### WHAT NEEDS TO BE DONE
Faithfully repeat each entry below, minus the pictures.

************

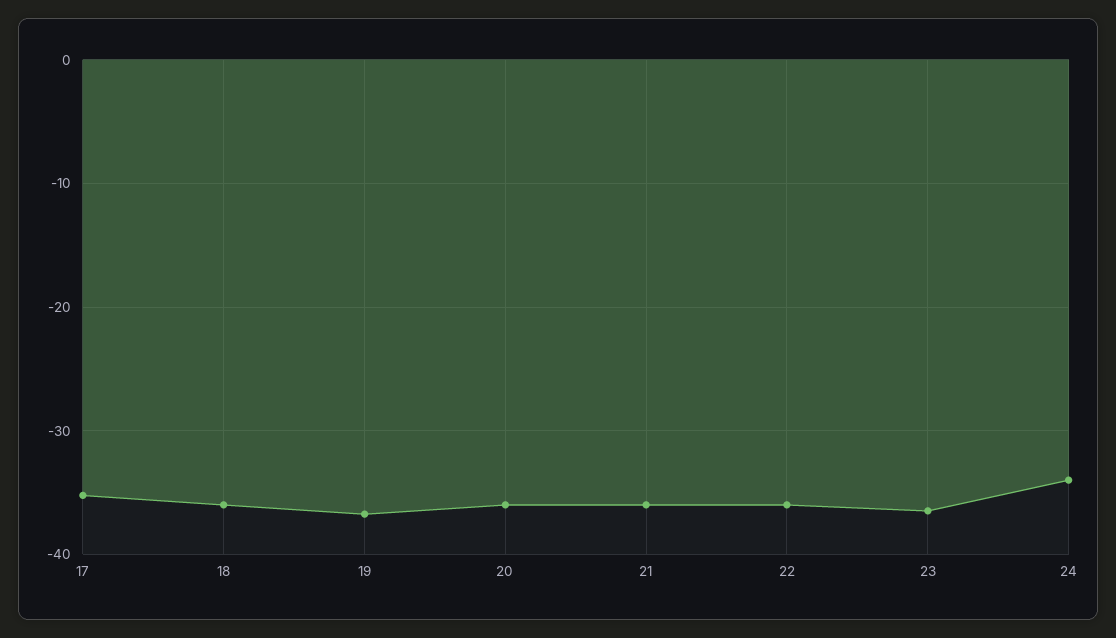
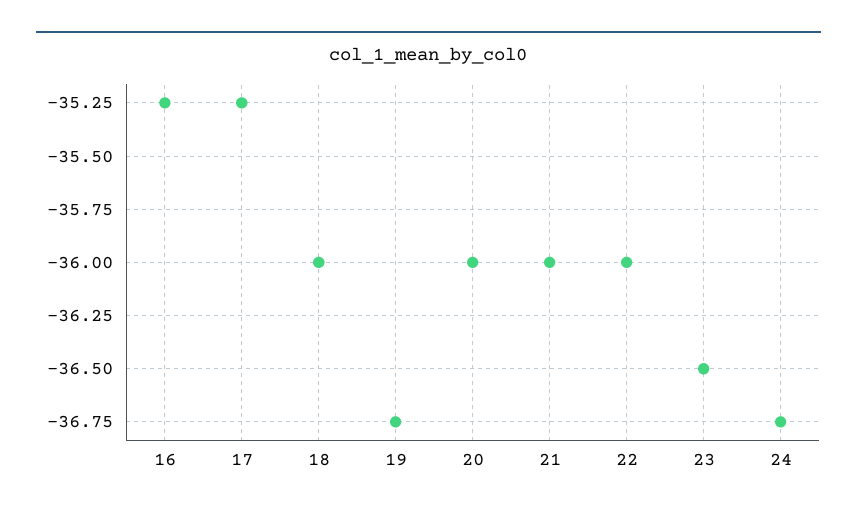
24: -34 -> -36.75
16: none -> -35.25

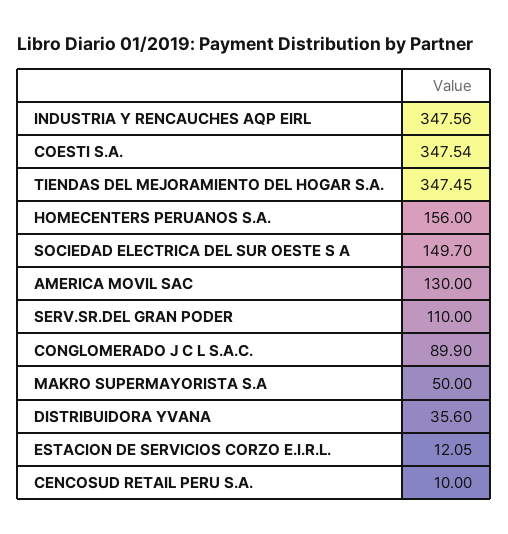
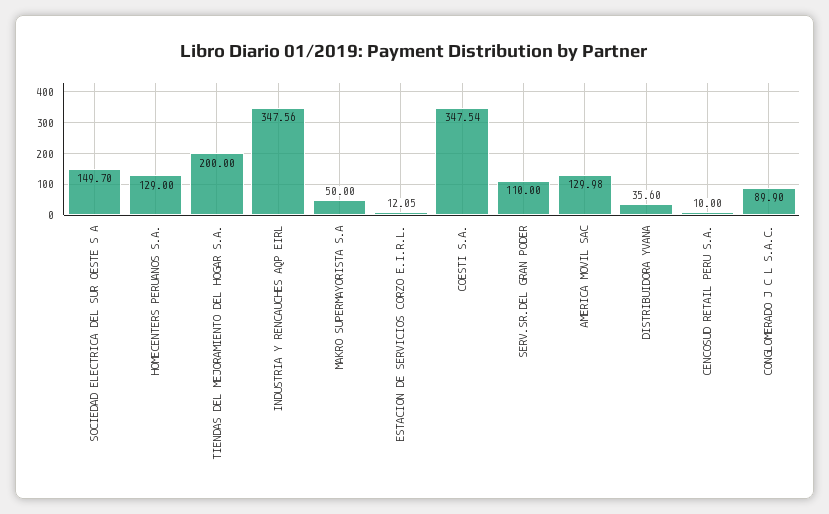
TIENDAS DEL MEJORAMIENTO DEL HOGAR S.A.: 347.45 -> 200
HOMECENTERS PERUANOS S.A.: 156 -> 129
AMERICA MOVIL SAC: 130 -> 129.98

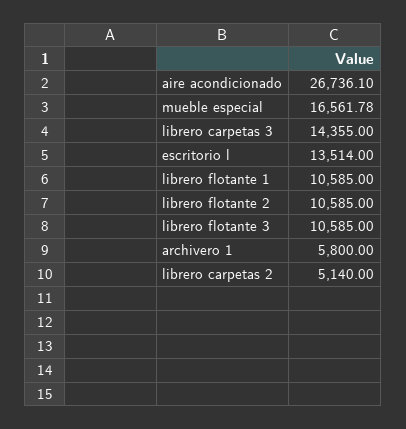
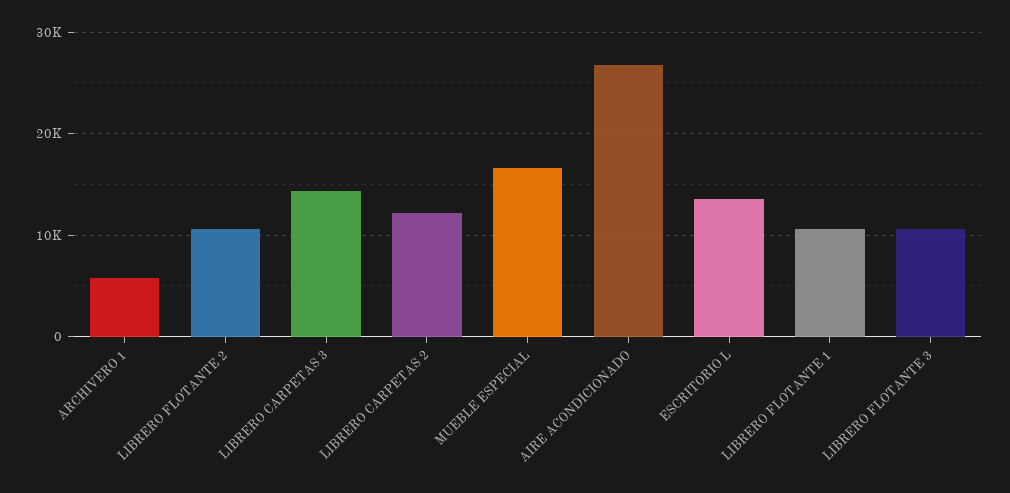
librero carpetas 2: 5140 -> 12000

************

### RESULT FOR THIS TASK
24: -34 -> -36.75
16: none -> -35.25

TIENDAS DEL MEJORAMIENTO DEL HOGAR S.A.: 347.45 -> 200
HOMECENTERS PERUANOS S.A.: 156 -> 129
AMERICA MOVIL SAC: 130 -> 129.98

librero carpetas 2: 5140 -> 12000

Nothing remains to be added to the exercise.